First, how did Asia’s largest casual clothing retailer become a key to the petrochemical industry? Experts say the answer starts with the production cycle of the apparel industry.
Instead of natural fibers, many clothes these days are made of chemical fibers.
For instance, polyester is made of purified terephthalic acid (PTA), which comes from paraxylene (PX) produced in the crude oil refining process.
PX also is used for making polyethylene terephthalate (PET) bottles, but because the consumption cycle runs from PX to PTA to polyester, the sales of clothes ultimately are the best indicator for the health of the petrochemical sector.
Analysts say the problem for local petrochemical companies in recent years has been their aggressive expansion of PX production. As business started to pick up, Korean companies faced a huge roadblock: China.
Massive PX investment from China precipitated an oversupply, depressing PX prices and ultimately reducing profitability. Some companies even decided to delay the opening of plants after having finished construction.
SK Innovation, the nation’s largest refiner, established a PX plant after spending big money, but only its Incheon plant is fully operational; the Ulsan plant is still performing test runs.
Samsung Total Petrochemicals finished its PX plant expansion after investing 1.6 trillion won ($1.6 billion), but it still hasn’t begun full operation.
GS Caltex’s planned PX investment, in association with Japan’s Showa Shell Sekiyu and Taiyo Oil, is also on hold. Chairman Hur Dong-soo, citing the oversupply, said no decision to proceed is likely this year.
Dongbu Securities analyst Yoo Duk-sang says the recovery of the petrochemical industry should be judged by the performance of fast-fashion brands like Uniqlo and Zara. If they are doing well, the PX market will also improve, he says.
According to his report, 41 million tons of PX were produced last year. In order to deplete this volume, at least 58.57 million tons of PTA and 51.89 million tons of polyester should be used.
By Yoo’s calculations - that an average consumer buys 12 kilograms (26.5 pound) of clothes a year and clothing weighs an average of 800 grams per piece - global consumers would each need to buy 2.5 additional pieces annually to use up all the PX that was produced last year and this year.
However, buying luxury suits from famous designer brands such as Giorgio Armani will not help.
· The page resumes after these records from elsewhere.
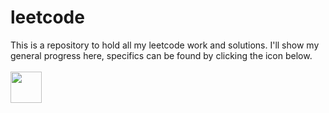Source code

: # leetcode
This is a repository to hold all my leetcode work and solutions. I'll show my general progress here, specifics can be found by clicking the icon below. <br><br>
<img src="https://cdn.iconscout.com/icon/free/png-256/free-leetcode-3521542-2944960.png?f=webp" href="https://leetcode.com/demstar16/" width="50">
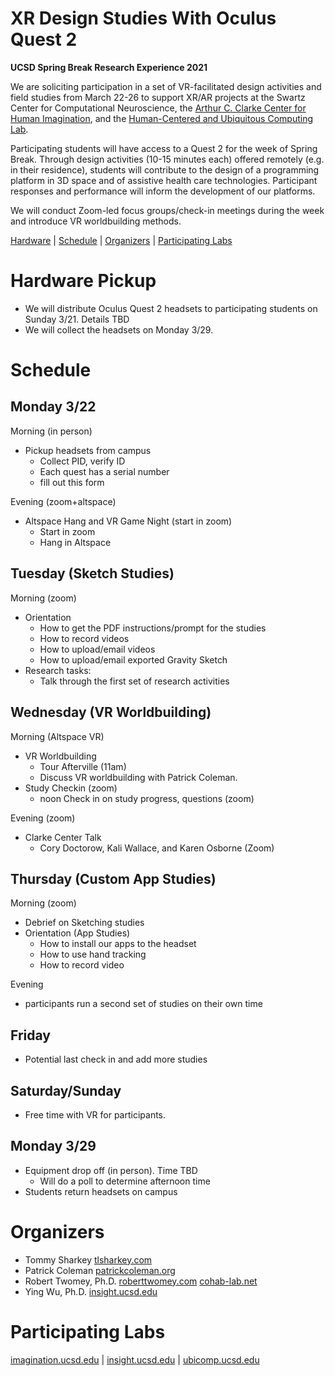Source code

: # XR Design Studies With Oculus Quest 2
__UCSD Spring Break Research Experience 2021__

We are soliciting participation in a set of VR-facilitated design activities and field studies from March 22-26 to support XR/AR projects at the Swartz Center for Computational Neuroscience, the [Arthur C. Clarke Center for Human Imagination](https://imagination.ucsd.edu), and the [Human-Centered and Ubiquitous Computing Lab](https://ubicomp.ucsd.edu/).

Participating students will have access to a Quest 2 for the week of Spring Break. Through design activities (10-15 minutes each) offered remotely (e.g. in their residence), students will contribute to the design of a programming platform in 3D space and of assistive health care technologies. Participant responses and performance will inform the development of our platforms. 

We will conduct Zoom-led focus groups/check-in meetings during the week and introduce VR worldbuilding methods.

[Hardware](#hardware-pickup) | [Schedule](#schedule) | [Organizers](#organizers) | [Participating Labs](#participating-labs)

# Hardware Pickup

- We will distribute Oculus Quest 2 headsets to participating students on Sunday 3/21. Details TBD
- We will collect the headsets on Monday 3/29.

# Schedule

## Monday 3/22

Morning (in person)
- Pickup headsets from campus
  - Collect PID, verify ID
  - Each quest has a serial number
  - fill out this form

Evening (zoom+altspace)
- Altspace Hang and VR Game Night (start in zoom)
  - Start in zoom
  - Hang in Altspace
 
## Tuesday (Sketch Studies)

Morning (zoom)
- Orientation
  - How to get the PDF instructions/prompt for the studies
  - How to record videos
  - How to upload/email videos
  - How to upload/email exported Gravity Sketch
- Research tasks: 
  - Talk through the first set of research activities

## Wednesday (VR Worldbuilding)
Morning (Altspace VR)
- VR Worldbuilding
  - Tour Afterville (11am)
  - Discuss VR worldbuilding with Patrick Coleman.
- Study Checkin (zoom)
  - noon Check in on study progress, questions (zoom)

Evening (zoom)
- Clarke Center Talk
  - Cory Doctorow, Kali Wallace, and Karen Osborne (Zoom)

## Thursday (Custom App Studies)
Morning (zoom)
- Debrief on Sketching studies
- Orientation (App Studies)
  - How to install our apps to the headset
  - How to use hand tracking
  - How to record video

Evening
- participants run a second set of studies on their own time


## Friday
- Potential last check in and add more studies

## Saturday/Sunday
- Free time with VR for participants.

## Monday 3/29
- Equipment drop off (in person). Time TBD
  - Will do a poll to determine afternoon time
- Students return headsets on campus

# Organizers

- Tommy Sharkey [tlsharkey.com](https://www.tlsharkey.com/)
- Patrick Coleman [patrickcoleman.org](https://www.patrickcoleman.org/)
- Robert Twomey, Ph.D. [roberttwomey.com](https://roberttwomey.com) [cohab-lab.net](http://cohab-lab.net)
- Ying Wu, Ph.D. [insight.ucsd.edu](https://insight.ucsd.edu)

# Participating Labs

[imagination.ucsd.edu](imagination.ucsd.edu) | [insight.ucsd.edu](insight.ucsd.edu) | [ubicomp.ucsd.edu](ubicomp.ucsd.edu/)
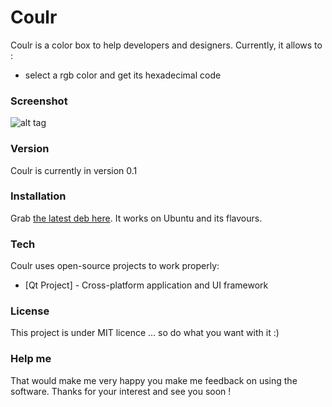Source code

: # Coulr

Coulr is a color box to help developers and designers. Currently, it allows to :

  - select a rgb color and get its hexadecimal code

### Screenshot

![alt tag](http://pix.toile-libre.org/upload/original/1422712215.png)

### Version

Coulr is currently in version 0.1

### Installation

Grab [the latest deb here](https://github.com/Huluti/Coulr/releases).
It works on Ubuntu and its flavours.

### Tech

Coulr uses open-source projects to work properly:

* [Qt Project] - Cross-platform application and UI framework

### License

This project is under MIT licence ... so do what you want with it :)

### Help me

That would make me very happy you make me feedback on using the software.
Thanks for your interest and see you soon !
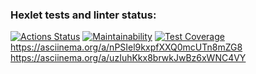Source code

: ### Hexlet tests and linter status:
[![Actions Status](https://github.com/notsleeps/java-project-lvl1/workflows/hexlet-check/badge.svg)](https://github.com/notsleeps/java-project-lvl1/actions)
[![Maintainability](https://api.codeclimate.com/v1/badges/ee436ab31081fccce754/maintainability)](https://codeclimate.com/github/notsleeps/java-project-lvl1/maintainability)
[![Test Coverage](https://api.codeclimate.com/v1/badges/ee436ab31081fccce754/test_coverage)](https://codeclimate.com/github/notsleeps/java-project-lvl1/test_coverage)
https://asciinema.org/a/nPSIel9kxpfXXQ0mcUTn8mZG8
https://asciinema.org/a/uzIuhKkx8brwkJwBz6xWNC4VY
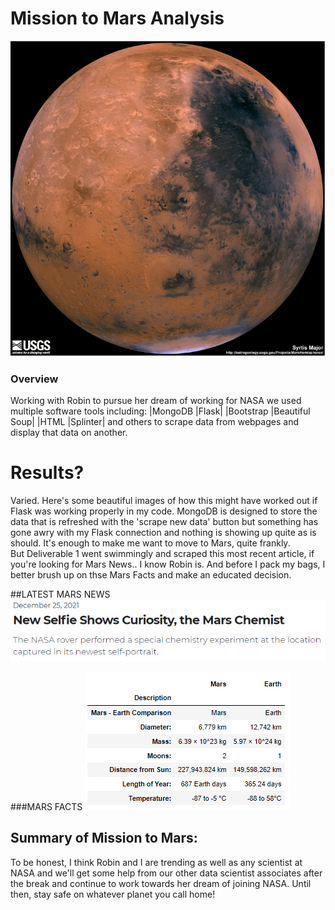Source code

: # Mission to Mars Analysis
![hemisphere](images/hemisphere.PNG)

### Overview
Working with Robin to pursue her dream of working for NASA we used multiple software tools including:
|MongoDB |Flask|
|Bootstrap |Beautiful Soup|
|HTML |Splinter|
and others to scrape data from webpages and display that data on another.


# Results?
Varied.  Here's some beautiful images of how this might have worked out if Flask was working properly in my code.  MongoDB is designed to store the data that is refreshed with the 'scrape new data' button but something has gone awry with my Flask connection and nothing is showing up quite as is should.  It's enough to make me want to move to Mars, quite frankly.  
But Deliverable 1 went swimmingly and scraped this most recent article, if you're looking for Mars News.. I know Robin is.  And before I pack my bags, I better brush up on thse Mars Facts and make an educated decision.

##LATEST MARS NEWS
![LATEST MARS NEWS](images/latestmarsnews.PNG)   

###MARS FACTS ![Mars Facts](images/marsfacts.PNG)

## Summary of Mission to Mars:  
To be honest, I think Robin and I are trending as well as any scientist at NASA and we'll get some help from our other data scientist associates after the break and continue to work towards her dream of joining NASA.  Until then, stay safe on whatever planet you call home!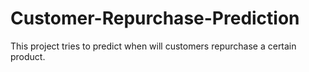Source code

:# Customer-Repurchase-Prediction
This project tries to predict when will customers repurchase a certain product.
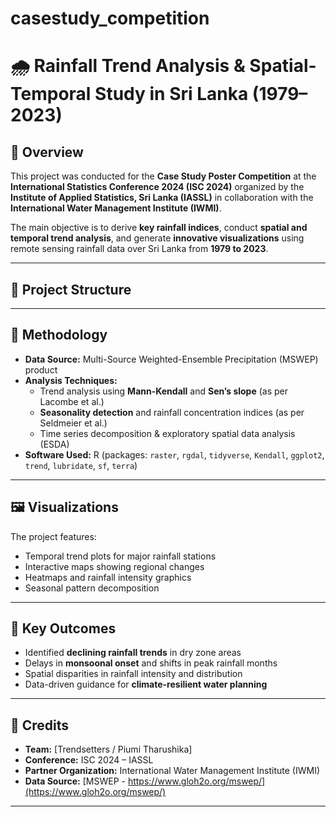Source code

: # casestudy_competition
# 🌧️ Rainfall Trend Analysis & Spatial-Temporal Study in Sri Lanka (1979–2023)

## 📌 Overview

This project was conducted for the **Case Study Poster Competition** at the **International Statistics Conference 2024 (ISC 2024)** organized by the **Institute of Applied Statistics, Sri Lanka (IASSL)** in collaboration with the **International Water Management Institute (IWMI)**.

The main objective is to derive **key rainfall indices**, conduct **spatial and temporal trend analysis**, and generate **innovative visualizations** using remote sensing rainfall data over Sri Lanka from **1979 to 2023**.

---

## 📁 Project Structure


---

## 🧪 Methodology

- **Data Source:** Multi-Source Weighted-Ensemble Precipitation (MSWEP) product
- **Analysis Techniques:**
  - Trend analysis using **Mann-Kendall** and **Sen’s slope** (as per Lacombe et al.)
  - **Seasonality detection** and rainfall concentration indices (as per Seldmeier et al.)
  - Time series decomposition & exploratory spatial data analysis (ESDA)
- **Software Used:** R (packages: `raster`, `rgdal`, `tidyverse`, `Kendall`, `ggplot2`, `trend`, `lubridate`, `sf`, `terra`)

---

## 🖼️ Visualizations

The project features:
- Temporal trend plots for major rainfall stations
- Interactive maps showing regional changes
- Heatmaps and rainfall intensity graphics
- Seasonal pattern decomposition

---

## 🎯 Key Outcomes

- Identified **declining rainfall trends** in dry zone areas
- Delays in **monsoonal onset** and shifts in peak rainfall months
- Spatial disparities in rainfall intensity and distribution
- Data-driven guidance for **climate-resilient water planning**

---

## 🧩 Credits

- **Team:** [Trendsetters / Piumi Tharushika]
- **Conference:** ISC 2024 – IASSL
- **Partner Organization:** International Water Management Institute (IWMI)
- **Data Source:** [MSWEP - https://www.gloh2o.org/mswep/](https://www.gloh2o.org/mswep/)

---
“Giorgio Armani goes for lightweight products that weigh about 200 to 250 grams apiece, so it doesn’t really help PX companies,” says Yoo. “Because of the expansion of fast-fashion brands, clothing consumption has increased quickly since 2010, but considering that the average annual growth of fiber consumption is in the 4.3 percent range, it seems that a recovery in the market will take some time.”
While refiners’ petrochemical businesses are watching the clothing industry, their oil exploration businesses are becoming increasingly dependent on better use of big data, especially with the rise of shale gas. Unlike traditional oil fields, shale gas is mixed in the earth’s stratum and its extraction requires the use of highly accurate data.
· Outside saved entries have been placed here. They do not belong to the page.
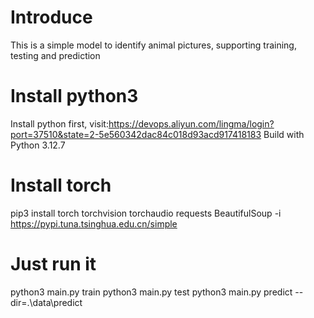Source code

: # Introduce
This is a simple model to identify animal pictures, supporting training, testing and prediction

# Install python3
Install python first, visit:https://devops.aliyun.com/lingma/login?port=37510&state=2-5e560342dac84c018d93acd917418183
Build with Python 3.12.7

# Install torch
pip3 install torch torchvision torchaudio requests BeautifulSoup -i https://pypi.tuna.tsinghua.edu.cn/simple

# Just run it
python3 main.py train
python3 main.py test
python3 main.py predict --dir=.\data\predict

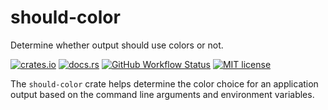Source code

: # should-color

Determine whether output should use colors or not.

[![crates.io](https://img.shields.io/crates/v/should-color)](https://crates.io/crates/should-color)
[![docs.rs](https://img.shields.io/docsrs/should-color)](https://docs.rs/should-color)
[![GitHub Workflow Status](https://img.shields.io/github/workflow/status/FedericoStra/should-color/Rust)](https://github.com/FedericoStra/should-color/actions/workflows/rust.yml)
[![MIT license](https://img.shields.io/crates/l/should-color)](https://choosealicense.com/licenses/mit/)

The `should-color` crate helps determine the color choice for an application output based on the command line arguments and environment variables.
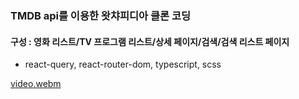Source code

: ### TMDB api를 이용한 왓챠피디아 클론 코딩

#### 구성 : 영화 리스트/TV 프로그램 리스트/상세 페이지/검색/검색 리스트 페이지

- react-query, react-router-dom, typescript, scss

[video.webm](https://github.com/ljm0321/watcha-clone/assets/82168587/11702853-b740-4565-915e-2659beeed26f)
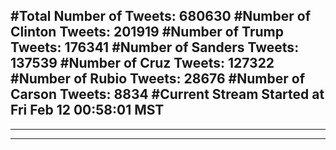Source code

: #Total Number of Tweets: 680630 
#Number of Clinton Tweets: 201919
#Number of Trump Tweets: 176341
#Number of Sanders Tweets: 137539
#Number of Cruz Tweets: 127322
#Number of Rubio Tweets: 28676
#Number of Carson Tweets: 8834
#Current Stream Started at Fri Feb 12 00:58:01 MST
---
---
---
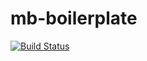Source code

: # mb-boilerplate

[![Build Status](https://travis-ci.org/proximitybbdomu/mb-boilerplate.svg)](https://travis-ci.org/proximitybbdomu/mb-boilerplate)
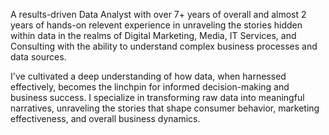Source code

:A results-driven Data Analyst with over 7+ years of overall and almost 2 years of hands-on relevent experience in unraveling the stories hidden within data in the realms of Digital Marketing, Media, IT Services, and Consulting with the ability to understand complex business processes and data sources.

I've cultivated a deep understanding of how data, when harnessed effectively, becomes the linchpin for informed decision-making and business success. I specialize in transforming raw data into meaningful narratives, unraveling the stories that shape consumer behavior, marketing effectiveness, and overall business dynamics.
Industry insiders say global players are already moving ahead with the use of big data.
In the 1990s, American oil giant Chevron managed oil fields by dispatching employees, but now the company is working more efficiently after establishing a data analysis center in Texas in conjunction with Microsoft.
Called a “digital oil field,” the center serves as the brain for a network of oil fields around the world. After exploring geological features in 3D, the company collects information with a sensor-equipped drill. The information is used in exploration and production, and can even detect accidents in advance. Chevron now analyzes 1.5 terabytes of information a day.
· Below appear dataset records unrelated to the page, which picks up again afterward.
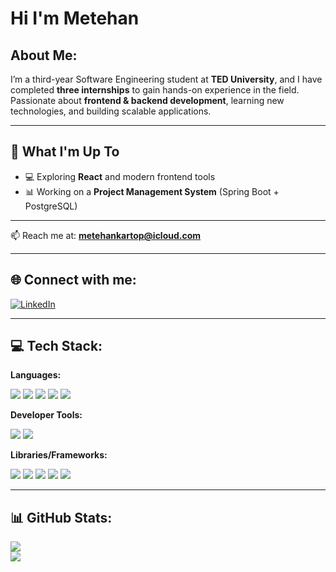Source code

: # Hi I'm Metehan  

## About Me:  
I’m a third-year Software Engineering student at **TED University**, and I have completed **three internships** to gain hands-on experience in the field.  
Passionate about **frontend & backend development**, learning new technologies, and building scalable applications.  

---

## 🚀 What I'm Up To  
- 💻 Exploring **React** and modern frontend tools  
- 📊 Working on a **Project Management System** (Spring Boot + PostgreSQL)  

---

📫 Reach me at: **metehankartop@icloud.com**  

---

## 🌐 Connect with me:  
[![LinkedIn](https://img.shields.io/badge/LinkedIn-%230077B5.svg?logo=linkedin&logoColor=white)](https://linkedin.com/in/metehan-kartop)  

---

## 💻 Tech Stack:  

**Languages:**  
<p>
  <img src="https://img.shields.io/badge/Java-%23ED8B00.svg?logo=openjdk&logoColor=white" />
  <img src="https://img.shields.io/badge/JavaScript-%23323330.svg?logo=javascript&logoColor=%23F7DF1E" />
  <img src="https://img.shields.io/badge/HTML5-%23E34F26.svg?logo=html5&logoColor=white" />
  <img src="https://img.shields.io/badge/CSS3-%231572B6.svg?logo=css3&logoColor=white" />
  <img src="https://img.shields.io/badge/SQL-%23025E8C.svg?logo=postgresql&logoColor=white" />
</p>

**Developer Tools:**  
<p>
  <img src="https://img.shields.io/badge/Git-%23F05033.svg?logo=git&logoColor=white" />
  <img src="https://img.shields.io/badge/Postman-FF6C37?logo=postman&logoColor=white" />
</p>

**Libraries/Frameworks:**  
<p>
  <img src="https://img.shields.io/badge/React-%2320232a.svg?logo=react&logoColor=%2361DAFB" />
  <img src="https://img.shields.io/badge/Spring%20Boot-%236DB33F.svg?logo=springboot&logoColor=white" />
  <img src="https://img.shields.io/badge/Node.js-43853D?logo=node.js&logoColor=white" />
  <img src="https://img.shields.io/badge/PostgreSQL-%23316192.svg?logo=postgresql&logoColor=white" />
  <img src="https://img.shields.io/badge/Docker-%230db7ed.svg?logo=docker&logoColor=white" />
</p>
  

---

## 📊 GitHub Stats:  
![](https://github-readme-stats.vercel.app/api?username=metehankartop&show_icons=true&theme=dark)  
![](https://github-readme-stats.vercel.app/api/top-langs/?username=metehankartop&layout=compact&theme=dark)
China’s BGP has embraced gathering and analyzing big data as its business model. The world’s No. 2 oil exploration company now has more than 150 customers, providing its services to oil conglomerates like BP and Exxon Mobil.
According to a report by IHS CERA, an energy research institute, companies that adopt big data technology increase their productivity by 8 percent and cut costs by 25 percent.
Korean companies, however, remain on the sidelines, citing technology barriers and the massive cost of acquiring oil fields.
SK Innovation just this year became the first private local company to become involved in shale gas exploration in the United States.
The impact of the U.S. shale gas boom has been immense. According to a report by the Bank of Korea, the United States is expected to create 870,000 jobs by 2015 because of the expansion of the shale gas industry. As of 2013, the U.S. accounted for 95 percent of global shale gas production.
“After acquiring oil field operation rights in the United States, we are securing fracking and horizontal drilling technology that incorporates technology,” says Kim Tae-won, who is in charge of the planning division at SK Innovation’s E&P. “We will put our best effort forward to secure technology and workers in the U.S.”